Material provided:

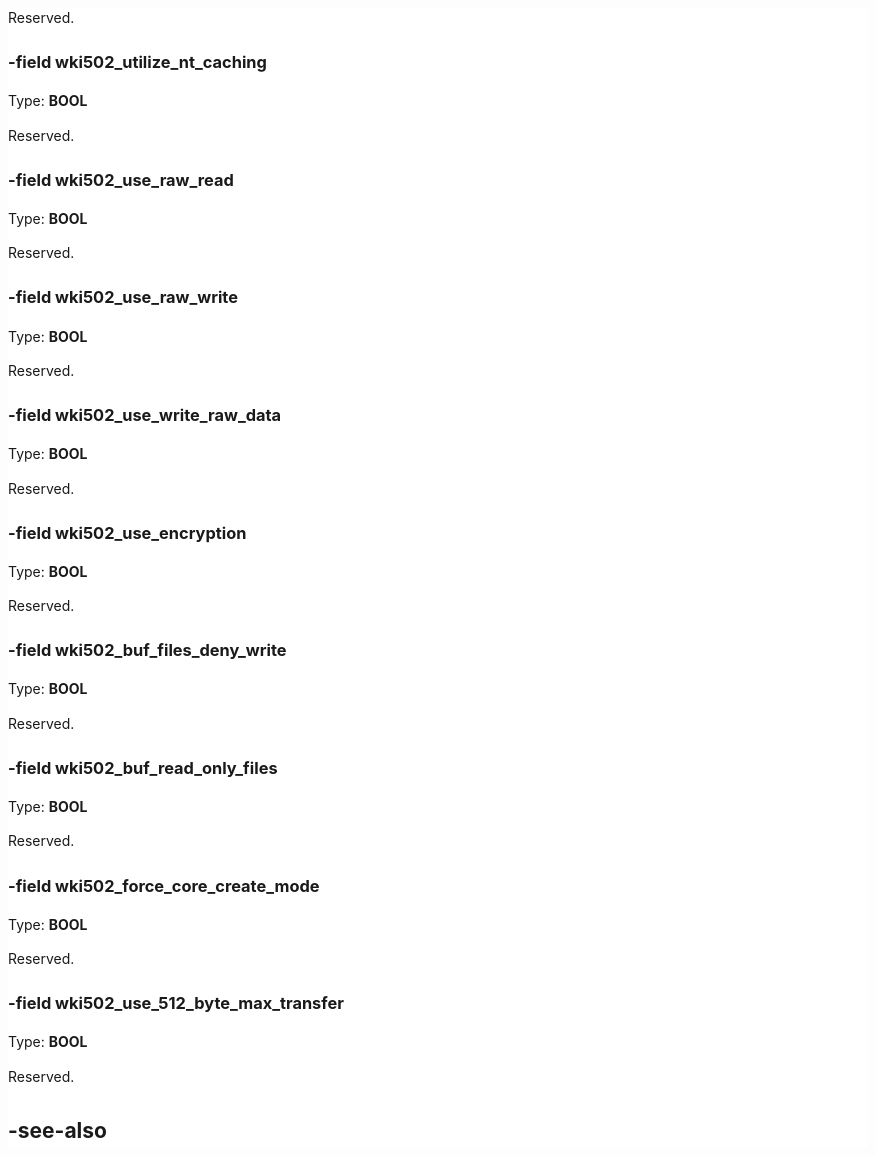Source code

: Reserved.

### -field wki502_utilize_nt_caching

Type: <b>BOOL</b>

Reserved.

### -field wki502_use_raw_read

Type: <b>BOOL</b>

Reserved.

### -field wki502_use_raw_write

Type: <b>BOOL</b>

Reserved.

### -field wki502_use_write_raw_data

Type: <b>BOOL</b>

Reserved.

### -field wki502_use_encryption

Type: <b>BOOL</b>

Reserved.

### -field wki502_buf_files_deny_write

Type: <b>BOOL</b>

Reserved.

### -field wki502_buf_read_only_files

Type: <b>BOOL</b>

Reserved.

### -field wki502_force_core_create_mode

Type: <b>BOOL</b>

Reserved.

### -field wki502_use_512_byte_max_transfer

Type: <b>BOOL</b>

Reserved.

## -see-also
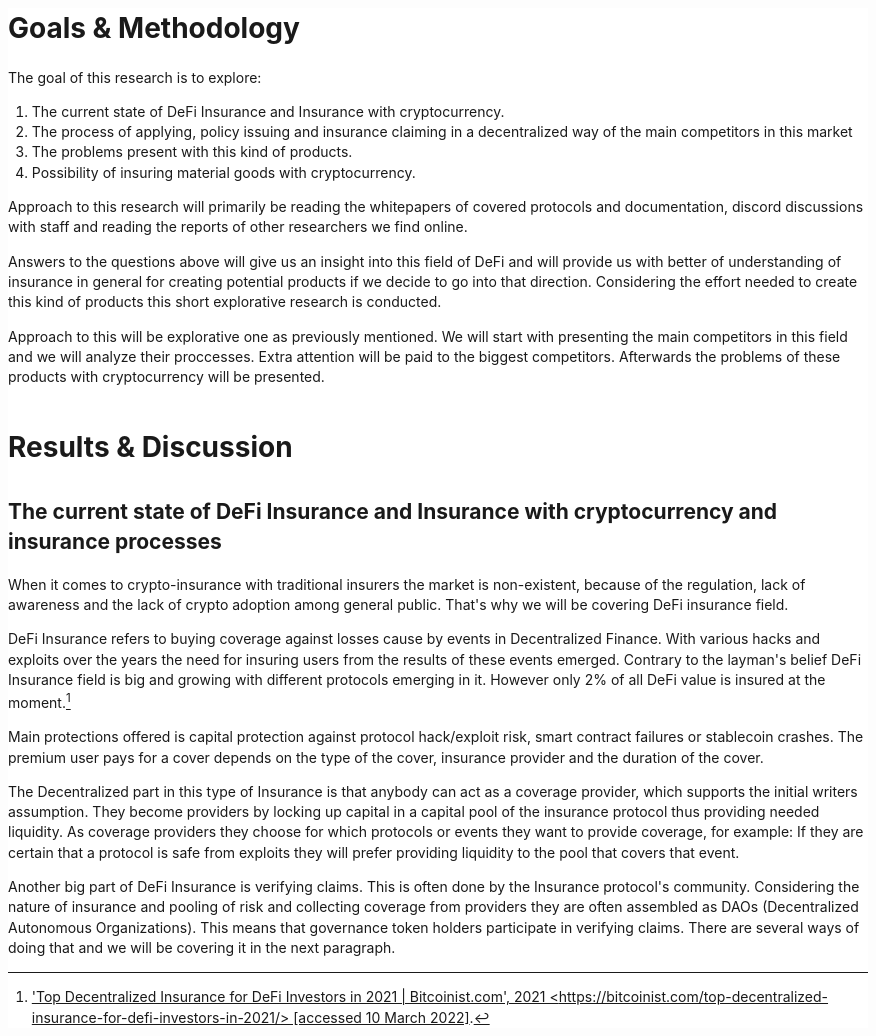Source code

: # Goals & Methodology

The goal of this research is to explore:

1.  The current state of DeFi Insurance and Insurance with cryptocurrency.
2.  The process of applying, policy issuing and insurance claiming in a decentralized way of the main competitors in this market
3.  The problems present with this kind of products.
4.  Possibility of insuring material goods with cryptocurrency.

Approach to this research will primarily be reading the whitepapers of covered protocols and documentation, discord discussions with staff and reading the reports of other researchers we find online.

Answers to the questions above will give us an insight into this field of DeFi and will provide us with better of understanding of insurance in general for creating potential products if we decide to go into that direction. Considering the effort needed to create this kind of products this short explorative research is conducted.

Approach to this will be explorative one as previously mentioned. We will start with presenting the main competitors in this field and we will analyze their proccesses. Extra attention will be paid to the biggest competitors. Afterwards the problems of these products with cryptocurrency will be presented.

# Results & Discussion

## The current state of DeFi Insurance and Insurance with cryptocurrency and insurance processes

When it comes to crypto-insurance with traditional insurers the market is non-existent, because of the regulation, lack of awareness and the lack of crypto adoption among general public. That's why we will be covering DeFi insurance field.

DeFi Insurance refers to buying coverage against losses cause by events in Decentralized Finance. With various hacks and exploits over the years the need for insuring users from the results of these events emerged. Contrary to the layman's belief DeFi Insurance field is big and growing with different protocols emerging in it. However only 2% of all DeFi value is insured at the moment.[^4]

Main protections offered is capital protection against protocol hack/exploit risk, smart contract failures or stablecoin crashes. The premium user pays for a cover depends on the type of the cover, insurance provider and the duration of the cover.

The Decentralized part in this type of Insurance is that anybody can act as a coverage provider, which supports the initial writers assumption. They become providers by locking up capital in a capital pool of the insurance protocol thus providing needed liquidity. As coverage providers they choose for which protocols or events they want to provide coverage, for example: If they are certain that a protocol is safe from exploits they will prefer providing liquidity to the pool that covers that event.

Another big part of DeFi Insurance is verifying claims. This is often done by the Insurance protocol's community. Considering the nature of insurance and pooling of risk and collecting coverage from providers they are often assembled as DAOs (Decentralized Autonomous Organizations). This means that governance token holders participate in verifying claims. There are several ways of doing that and we will be covering it in the next paragraph.


[^1]: ['A History of Lloyd's: From the Founding of Lloyd's <span class="nocase">Coffee-house</span> to the Present Day', *Nature*, 122.3069 (1928), 267--68 \<https://doi.org/[10.1038/122267a0](https://doi.org/10.1038/122267a0)\>](#ref-HistoryLloydFounding1928).
[^2]: [J. Outreville, 'Insurance Concepts', 1998, pp. 131--46 \<https://doi.org/[10.1007/978-1-4615-6187-3_8](https://doi.org/10.1007/978-1-4615-6187-3_8)\>](#ref-outrevilleInsuranceConcepts1998).
[^3]: [Robert E Litan, 'Regulating Insurance After The Crisis', 2009, 20](#ref-litanRegulatingInsuranceCrisis2009).
[^4]: ['Top Decentralized Insurance for DeFi Investors in 2021 \| Bitcoinist.com', 2021 \<<https://bitcoinist.com/top-decentralized-insurance-for-defi-investors-in-2021/>\> \[accessed 10 March 2022\]](#ref-TopDecentralizedInsurance2021).
[^5]: ['Nexus Mutual - Buy Cover' \<<https://app.nexusmutual.io/cover>\> \[accessed 11 March 2022\]](#ref-NexusMutualBuy).
[^6]: ['Cover Products' \<<https://nexusmutual.gitbook.io/docs/welcome/faq/cover-products>\> \[accessed 11 March 2022\]](#ref-CoverProducts).
[^7]: ['Capacity Limits' \<<https://nexusmutual.gitbook.io/docs/users/understanding-nexus-mutual/capacity-limits>\> \[accessed 22 March 2022\]](#ref-CapacityLimits).
[^8]: [\<[Https://docs.insurace.io/landing-page/documentation-1/whitepaper](https://docs.insurace.io/landing-page/documentation-1/whitepaper)\> \[accessed 13 March 2022\]](#ref-Whitepaper).
[^9]: ['Etherisc - Decentralized Insurance' \<<https://etherisc.com/>\> \[accessed 14 March 2022\]](#ref-EtheriscDecentralizedInsurance).
[^10]: [Etherisc, 'Etherisc and Chainlink Launch Joing Grant Program', *Medium*, 2022 \<<https://blog.etherisc.com/supporting-the-development-of-blockchain-based-insurance-solutions-through-the-chainlink-etherisc-c1d34076926b>\> \[accessed 22 March 2022\]](#ref-etheriscEtheriscChainlinkLaunch2022).
[^11]: ['Etherisc Launches Flight Delay Insurance Platform That Leverages Chainlink Data' \<<https://finance.yahoo.com/news/etherisc-launches-flight-delay-insurance-140029295.html>\> \[accessed 14 March 2022\]](#ref-EtheriscLaunchesFlight).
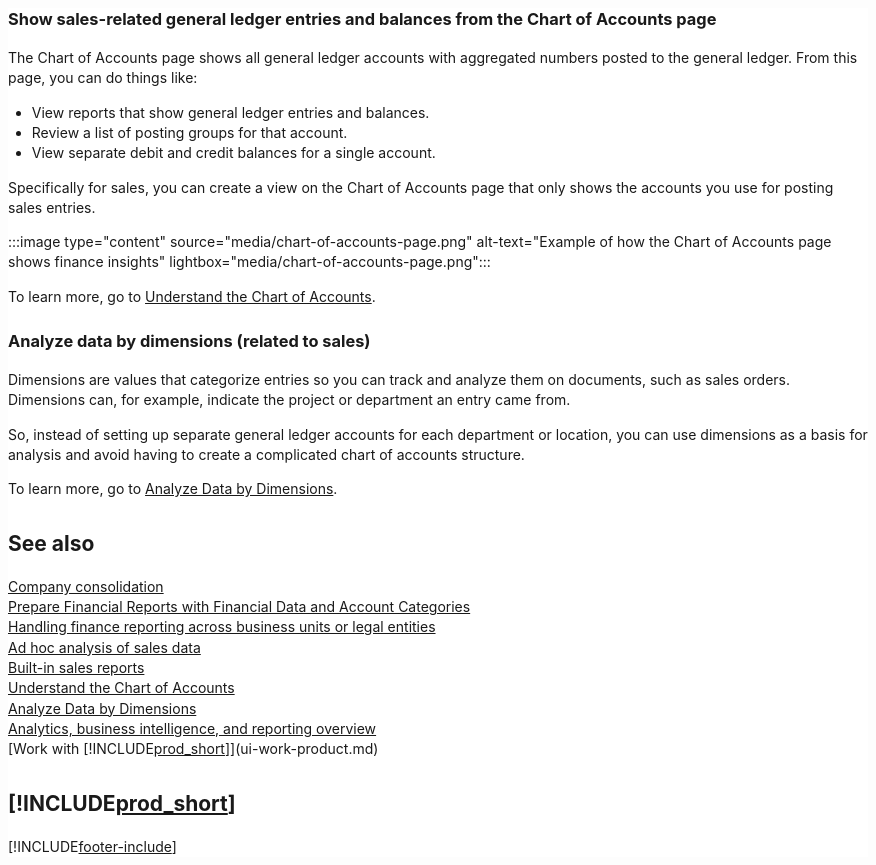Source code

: 
### Show sales-related general ledger entries and balances from the Chart of Accounts page

The Chart of Accounts page shows all general ledger accounts with aggregated numbers posted to the general ledger. From this page, you can do things like:  

- View reports that show general ledger entries and balances.  
- Review a list of posting groups for that account.
- View separate debit and credit balances for a single account.

Specifically for sales, you can create a view on the Chart of Accounts page that only shows the accounts you use for posting sales entries.

:::image type="content" source="media/chart-of-accounts-page.png" alt-text="Example of how the Chart of Accounts page shows finance insights" lightbox="media/chart-of-accounts-page.png":::

To learn more, go to [Understand the Chart of Accounts](finance-general-ledger.md#the-chart-of-accounts).

### Analyze data by dimensions (related to sales)

Dimensions are values that categorize entries so you can track and analyze them on documents, such as sales orders. Dimensions can, for example, indicate the project or department an entry came from.  

So, instead of setting up separate general ledger accounts for each department or location, you can use dimensions as a basis for analysis and avoid having to create a complicated chart of accounts structure.

To learn more, go to [Analyze Data by Dimensions](bi-how-analyze-data-dimension.md).

## See also

[Company consolidation](finance-consolidated-company-reporting.md)   
[Prepare Financial Reports with Financial Data and Account Categories](bi-how-work-account-schedule.md)  
[Handling finance reporting across business units or legal entities](finance-consolidated-company-reporting.md)  
[Ad hoc analysis of sales data](ad-hoc-analysis-sales.md)   
[Built-in sales reports](sales-reports.md)   
[Understand the Chart of Accounts](finance-general-ledger.md#the-chart-of-accounts)  
[Analyze Data by Dimensions](bi-how-analyze-data-dimension.md)  
[Analytics, business intelligence, and reporting overview](reports-bi-reporting.md)   
[Work with [!INCLUDE[prod_short](includes/prod_short.md)]](ui-work-product.md)  

## [!INCLUDE[prod_short](includes/free_trial_md.md)]  

[!INCLUDE[footer-include](includes/footer-banner.md)]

Task brief:
Return every item above word for word, with the pictures left out of your answer.

Expected answer:
Source code

: Reserved.

### -field wki502_utilize_nt_caching

Type: <b>BOOL</b>

Reserved.

### -field wki502_use_raw_read

Type: <b>BOOL</b>

Reserved.

### -field wki502_use_raw_write

Type: <b>BOOL</b>

Reserved.

### -field wki502_use_write_raw_data

Type: <b>BOOL</b>

Reserved.

### -field wki502_use_encryption

Type: <b>BOOL</b>

Reserved.

### -field wki502_buf_files_deny_write

Type: <b>BOOL</b>

Reserved.

### -field wki502_buf_read_only_files

Type: <b>BOOL</b>

Reserved.

### -field wki502_force_core_create_mode

Type: <b>BOOL</b>

Reserved.

### -field wki502_use_512_byte_max_transfer

Type: <b>BOOL</b>

Reserved.

## -see-also
Source code

: # Goals & Methodology

The goal of this research is to explore:

1.  The current state of DeFi Insurance and Insurance with cryptocurrency.
2.  The process of applying, policy issuing and insurance claiming in a decentralized way of the main competitors in this market
3.  The problems present with this kind of products.
4.  Possibility of insuring material goods with cryptocurrency.

Approach to this research will primarily be reading the whitepapers of covered protocols and documentation, discord discussions with staff and reading the reports of other researchers we find online.

Answers to the questions above will give us an insight into this field of DeFi and will provide us with better of understanding of insurance in general for creating potential products if we decide to go into that direction. Considering the effort needed to create this kind of products this short explorative research is conducted.

Approach to this will be explorative one as previously mentioned. We will start with presenting the main competitors in this field and we will analyze their proccesses. Extra attention will be paid to the biggest competitors. Afterwards the problems of these products with cryptocurrency will be presented.

# Results & Discussion

## The current state of DeFi Insurance and Insurance with cryptocurrency and insurance processes

When it comes to crypto-insurance with traditional insurers the market is non-existent, because of the regulation, lack of awareness and the lack of crypto adoption among general public. That's why we will be covering DeFi insurance field.

DeFi Insurance refers to buying coverage against losses cause by events in Decentralized Finance. With various hacks and exploits over the years the need for insuring users from the results of these events emerged. Contrary to the layman's belief DeFi Insurance field is big and growing with different protocols emerging in it. However only 2% of all DeFi value is insured at the moment.[^4]

Main protections offered is capital protection against protocol hack/exploit risk, smart contract failures or stablecoin crashes. The premium user pays for a cover depends on the type of the cover, insurance provider and the duration of the cover.

The Decentralized part in this type of Insurance is that anybody can act as a coverage provider, which supports the initial writers assumption. They become providers by locking up capital in a capital pool of the insurance protocol thus providing needed liquidity. As coverage providers they choose for which protocols or events they want to provide coverage, for example: If they are certain that a protocol is safe from exploits they will prefer providing liquidity to the pool that covers that event.

Another big part of DeFi Insurance is verifying claims. This is often done by the Insurance protocol's community. Considering the nature of insurance and pooling of risk and collecting coverage from providers they are often assembled as DAOs (Decentralized Autonomous Organizations). This means that governance token holders participate in verifying claims. There are several ways of doing that and we will be covering it in the next paragraph.


[^1]: ['A History of Lloyd's: From the Founding of Lloyd's <span class="nocase">Coffee-house</span> to the Present Day', *Nature*, 122.3069 (1928), 267--68 \<https://doi.org/[10.1038/122267a0](https://doi.org/10.1038/122267a0)\>](#ref-HistoryLloydFounding1928).
[^2]: [J. Outreville, 'Insurance Concepts', 1998, pp. 131--46 \<https://doi.org/[10.1007/978-1-4615-6187-3_8](https://doi.org/10.1007/978-1-4615-6187-3_8)\>](#ref-outrevilleInsuranceConcepts1998).
[^3]: [Robert E Litan, 'Regulating Insurance After The Crisis', 2009, 20](#ref-litanRegulatingInsuranceCrisis2009).
[^4]: ['Top Decentralized Insurance for DeFi Investors in 2021 \| Bitcoinist.com', 2021 \<<https://bitcoinist.com/top-decentralized-insurance-for-defi-investors-in-2021/>\> \[accessed 10 March 2022\]](#ref-TopDecentralizedInsurance2021).
[^5]: ['Nexus Mutual - Buy Cover' \<<https://app.nexusmutual.io/cover>\> \[accessed 11 March 2022\]](#ref-NexusMutualBuy).
[^6]: ['Cover Products' \<<https://nexusmutual.gitbook.io/docs/welcome/faq/cover-products>\> \[accessed 11 March 2022\]](#ref-CoverProducts).
[^7]: ['Capacity Limits' \<<https://nexusmutual.gitbook.io/docs/users/understanding-nexus-mutual/capacity-limits>\> \[accessed 22 March 2022\]](#ref-CapacityLimits).
[^8]: [\<[Https://docs.insurace.io/landing-page/documentation-1/whitepaper](https://docs.insurace.io/landing-page/documentation-1/whitepaper)\> \[accessed 13 March 2022\]](#ref-Whitepaper).
[^9]: ['Etherisc - Decentralized Insurance' \<<https://etherisc.com/>\> \[accessed 14 March 2022\]](#ref-EtheriscDecentralizedInsurance).
[^10]: [Etherisc, 'Etherisc and Chainlink Launch Joing Grant Program', *Medium*, 2022 \<<https://blog.etherisc.com/supporting-the-development-of-blockchain-based-insurance-solutions-through-the-chainlink-etherisc-c1d34076926b>\> \[accessed 22 March 2022\]](#ref-etheriscEtheriscChainlinkLaunch2022).
[^11]: ['Etherisc Launches Flight Delay Insurance Platform That Leverages Chainlink Data' \<<https://finance.yahoo.com/news/etherisc-launches-flight-delay-insurance-140029295.html>\> \[accessed 14 March 2022\]](#ref-EtheriscLaunchesFlight).
Source code

: 
### Show sales-related general ledger entries and balances from the Chart of Accounts page

The Chart of Accounts page shows all general ledger accounts with aggregated numbers posted to the general ledger. From this page, you can do things like:  

- View reports that show general ledger entries and balances.  
- Review a list of posting groups for that account.
- View separate debit and credit balances for a single account.

Specifically for sales, you can create a view on the Chart of Accounts page that only shows the accounts you use for posting sales entries.

:::image type="content" source="media/chart-of-accounts-page.png" alt-text="Example of how the Chart of Accounts page shows finance insights" lightbox="media/chart-of-accounts-page.png":::

To learn more, go to [Understand the Chart of Accounts](finance-general-ledger.md#the-chart-of-accounts).

### Analyze data by dimensions (related to sales)

Dimensions are values that categorize entries so you can track and analyze them on documents, such as sales orders. Dimensions can, for example, indicate the project or department an entry came from.  

So, instead of setting up separate general ledger accounts for each department or location, you can use dimensions as a basis for analysis and avoid having to create a complicated chart of accounts structure.

To learn more, go to [Analyze Data by Dimensions](bi-how-analyze-data-dimension.md).

## See also

[Company consolidation](finance-consolidated-company-reporting.md)   
[Prepare Financial Reports with Financial Data and Account Categories](bi-how-work-account-schedule.md)  
[Handling finance reporting across business units or legal entities](finance-consolidated-company-reporting.md)  
[Ad hoc analysis of sales data](ad-hoc-analysis-sales.md)   
[Built-in sales reports](sales-reports.md)   
[Understand the Chart of Accounts](finance-general-ledger.md#the-chart-of-accounts)  
[Analyze Data by Dimensions](bi-how-analyze-data-dimension.md)  
[Analytics, business intelligence, and reporting overview](reports-bi-reporting.md)   
[Work with [!INCLUDE[prod_short](includes/prod_short.md)]](ui-work-product.md)  

## [!INCLUDE[prod_short](includes/free_trial_md.md)]  

[!INCLUDE[footer-include](includes/footer-banner.md)]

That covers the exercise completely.